Interview on 2GB, Breakfast, with Ben Fordham
Ben Fordham: Well the Chinese government is ramping up its threats to our economy. First they hit our beef industry with import bans, then they whacked a tariff on our barely. And then they encouraged tourists to stay away from our shores. Now they are going after our third largest export industry and that is education. China's Ministry of Education has told its students to reconsider studying in Australia. They say there's been an increase in racist attacks against Chinese students and our Trade Minister, Simon Birmingham, wants to try and smooth the waters with his Chinese counterpart, but his Chinese counterpart still won't pick up the phone. The Minister for Trade, Simon Birmingham, joins us live. Minister, good morning.
Simon Birmingham: Good morning, Ben. Great to be with you.
Ben Fordham: Great to be with you. Is there an increase in racist attacks against Chinese students in Australia?

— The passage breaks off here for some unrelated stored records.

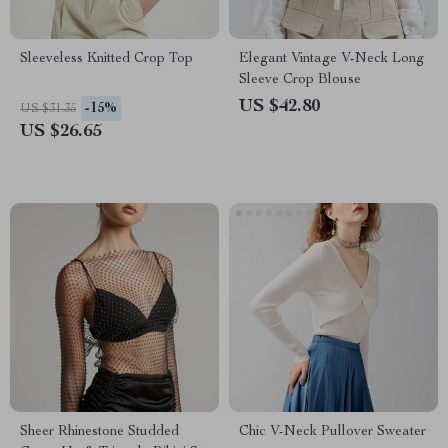
Sleeveless Knitted Crop Top
Elegant Vintage V-Neck Long
Sleeve Crop Blouse
US $42.80
-15%
US $31.35
US $26.65
Sheer Rhinestone Studded
Chic V-Neck Pullover Sweater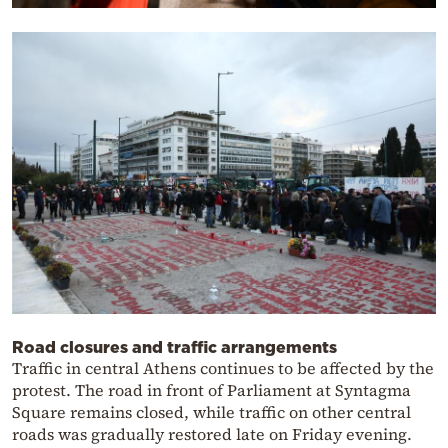
Road closures and traffic arrangements
Traffic in central Athens continues to be affected by the
protest. The road in front of Parliament at Syntagma
Square remains closed, while traffic on other central
roads was gradually restored late on Friday evening.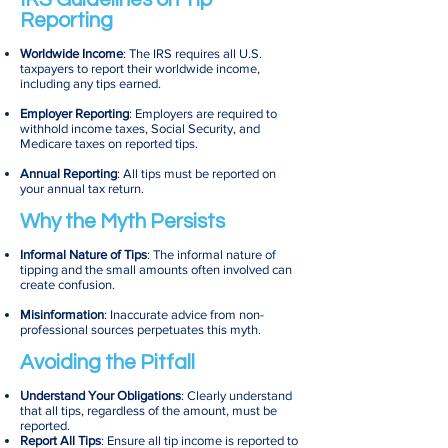
Reporting
Worldwide Income
: The IRS requires all U.S.
taxpayers to report their worldwide income,
including any tips earned.
Employer Reporting
: Employers are required to
withhold income taxes, Social Security, and
Medicare taxes on reported tips.
Annual Reporting
: All tips must be reported on
your annual tax return.
Why the Myth Persists
Informal Nature of Tips
: The informal nature of
tipping and the small amounts often involved can
create confusion.
Misinformation
: Inaccurate advice from non-
professional sources perpetuates this myth.
Avoiding the Pitfall
Understand Your Obligations
: Clearly understand
that all tips, regardless of the amount, must be
reported.
Report All Tips
: Ensure all tip income is reported to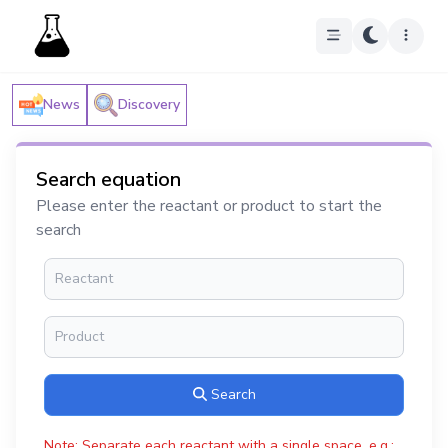
News
Discovery
Search equation
Please enter the reactant or product to start the
search
Search
Note: Separate each reactant with a single space, e.g.: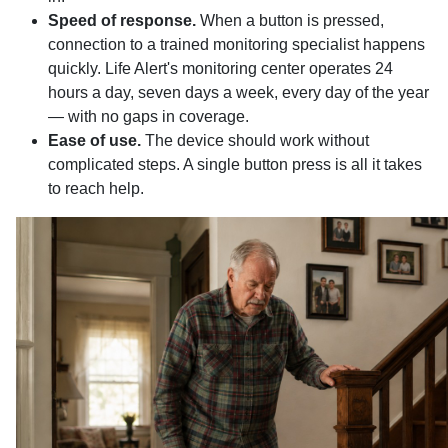
Speed of response.
When a button is pressed,
connection to a trained monitoring specialist happens
quickly. Life Alert's monitoring center operates 24
hours a day, seven days a week, every day of the year
— with no gaps in coverage.
Ease of use.
The device should work without
complicated steps. A single button press is all it takes
to reach help.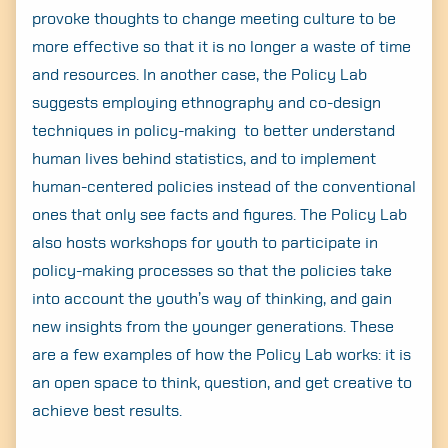
provoke thoughts to change meeting culture to be
more effective so that it is no longer a waste of time
and resources. In another case, the Policy Lab
suggests employing ethnography and co-design
techniques in policy-making to better understand
human lives behind statistics, and to implement
human-centered policies instead of the conventional
ones that only see facts and figures. The Policy Lab
also hosts workshops for youth to participate in
policy-making processes so that the policies take
into account the youth’s way of thinking, and gain
new insights from the younger generations. These
are a few examples of how the Policy Lab works: it is
an open space to think, question, and get creative to
achieve best results.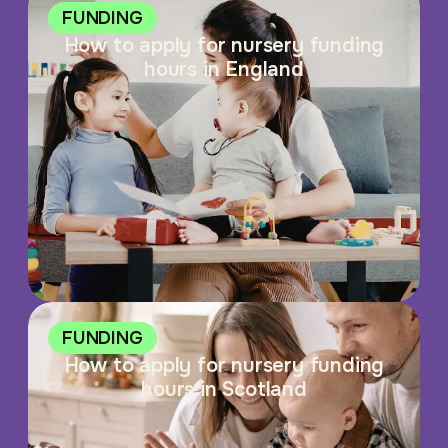
FUNDING
How to apply for nursery funding
hours in England
FUNDING
How to apply for nursery funding
hours in Scotland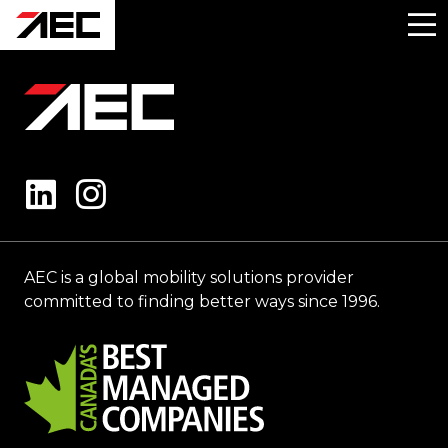
AEC is a global mobility solutions provider
committed to finding better ways since 1996.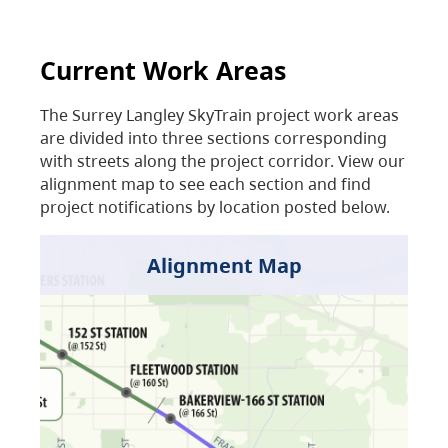
Current Work Areas
The Surrey Langley SkyTrain project work areas
are divided into three sections corresponding
with streets along the project corridor. View our
alignment map to see each section and find
project notifications by location posted below.
Alignment Map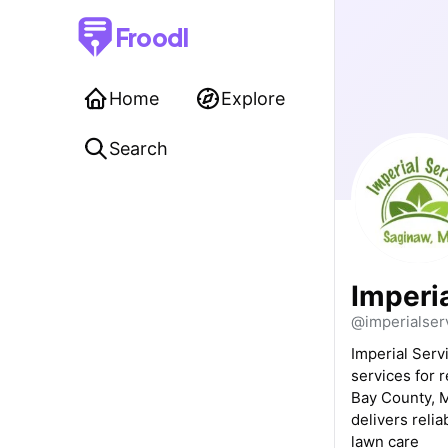
Froodl
Home
Explore
Search
Imperi
@imperialser
Imperial Serv
services for 
Bay County, M
delivers relia
lawn care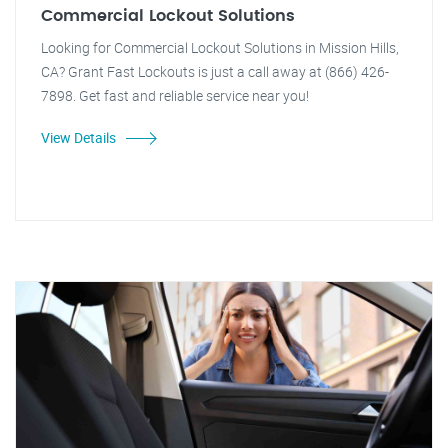
Commercial Lockout Solutions
Looking for Commercial Lockout Solutions in Mission Hills,
CA? Grant Fast Lockouts is just a call away at (866) 426-
7898. Get fast and reliable service near you!
View Details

Simon Birmingham: No Ben, we don't believe that there is. Australia is country that holds ourself to an incredibly high standard. Far higher standard than most other nations and where racism occurs, it's condemned. Where there are incidents, we encourage it to be reported. Where there is any violence that occurs in our community, racist or otherwise, we encourage it to be not only reported, but insist that it be investigated and that people be brought to justice wherever possible. But also we widely report on statistics that are collected around these matters. Now, students in Australia from overseas continue to report that they choose Australia as a study destination, not only because of our high quality education standards, but also because of the safety and security that Australia offers them.
Ben Fordham: If the Ministry of Education in China follows through with his threat and encourages people to stay away from Down Under, this is going to be a big loss to our economy. Because you've got, I think already, about $12 billion being lost to Chinese students this year in Australia; there are 40,000 students with a visa to study here who are still in China. What could the ramifications be if this advice is followed?

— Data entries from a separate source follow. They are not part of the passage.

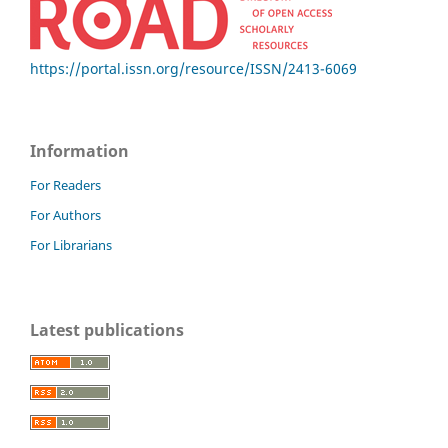
https://portal.issn.org/resource/ISSN/2413-6069
Information
For Readers
For Authors
For Librarians
Latest publications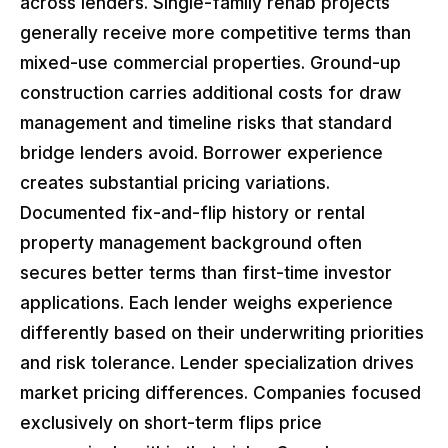
across lenders. Single-family rehab projects
generally receive more competitive terms than
mixed-use commercial properties. Ground-up
construction carries additional costs for draw
management and timeline risks that standard
bridge lenders avoid. Borrower experience
creates substantial pricing variations.
Documented fix-and-flip history or rental
property management background often
secures better terms than first-time investor
applications. Each lender weighs experience
differently based on their underwriting priorities
and risk tolerance. Lender specialization drives
market pricing differences. Companies focused
exclusively on short-term flips price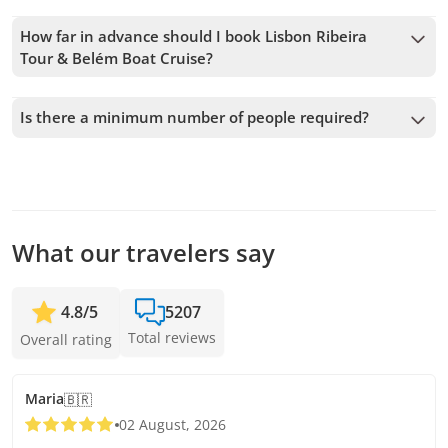
How far in advance should I book Lisbon Ribeira
Tour & Belém Boat Cruise?
We accept bookings up to 1 days in advance, subject to
availability. Therefore, we recommend booking as early as
Is there a minimum number of people required?
possible to secure your spot.
A minimum of 4 people is required to confirm the service. If
this number is not met, we will offer you the closest
available dates or a full refund. The earlier you book, the
more time we have to add passengers and confirm the
departure.
What our travelers say
4.8
/
5
5207
Total reviews
Overall rating
Maria
🇧🇷
02 August, 2026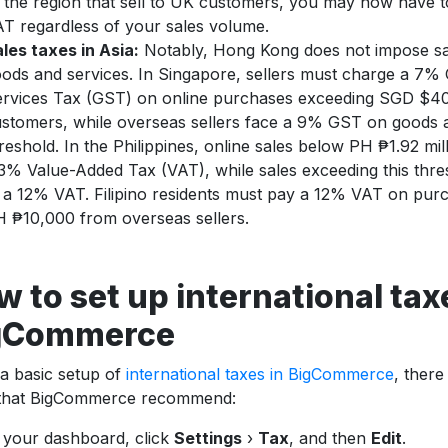
 the region that sell to UK customers, you may now have t
T regardless of your sales volume.
les taxes in Asia:
Notably, Hong Kong does not impose sa
ods and services. In Singapore, sellers must charge a 7%
rvices Tax (GST) on online purchases exceeding SGD $40
stomers, while overseas sellers face a 9% GST on goods
reshold. In the Philippines, online sales below PH ₱1.92 mil
3% Value-Added Tax (VAT), while sales exceeding this thre
 a 12% VAT. Filipino residents must pay a 12% VAT on pur
 ₱10,000 from overseas sellers.
 to set up international tax
gCommerce
a basic setup of
international taxes in BigCommerce
, there
 that BigCommerce recommend:
 your dashboard, click
Settings
›
Tax
, and then
Edit
.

Simon Birmingham: Well this would be a loss to both nations, certainly to Australia. We would feel the effect - our universities would, if we saw a downturn in international student numbers. That would be, not only an economic effect, but also impact the diversity of learning that occurs on those campuses and the different perspectives that brings. It would also be a loss to those Chinese students who would lose out on getting a high quality English language education in one of the safest countries on Earth. And for the long term, it would do nothing to help further the mutual understanding between our two nations as well. And that's one of the reasons why, as a government, we introduced the New Colombo Plan that helps Australian students to study in different universities and institutions across the region, particularly throughout Southeast Asia, so that we actually do enhance all of those cultural understandings that are so important to doing business and trade and engaging with countries around the region, not just today but well into the future.
Ben Fordham: In 25 words or less what's your message to China?

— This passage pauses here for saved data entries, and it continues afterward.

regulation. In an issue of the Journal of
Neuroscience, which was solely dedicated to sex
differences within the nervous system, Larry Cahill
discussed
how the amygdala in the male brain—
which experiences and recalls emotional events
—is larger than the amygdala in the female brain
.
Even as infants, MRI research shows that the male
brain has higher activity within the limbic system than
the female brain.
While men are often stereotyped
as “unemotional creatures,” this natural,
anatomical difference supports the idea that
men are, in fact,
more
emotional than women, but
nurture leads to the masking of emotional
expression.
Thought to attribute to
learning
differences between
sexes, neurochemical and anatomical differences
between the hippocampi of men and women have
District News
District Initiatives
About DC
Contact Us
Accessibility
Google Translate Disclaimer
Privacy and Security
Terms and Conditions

Simon Birmingham: Australia and China won't agree on everything and we don't agree on everything but we want and have a constructive partnership. We are going to be tied in this region forever and therefore, we're open to continuing to work through difficult issues and we ought to continue to encourage engagement with our businesses, students and others. And sorry, that was a lot more than 25 words.
Ben Fordham: No, no, you've done all right. I hope they finally pick up the phone and we'll talk to you soon.
Simon Birmingham: Thanks Ben. My pleasure.
Ben Fordham: Simon Birmingham, the Minister for Trade.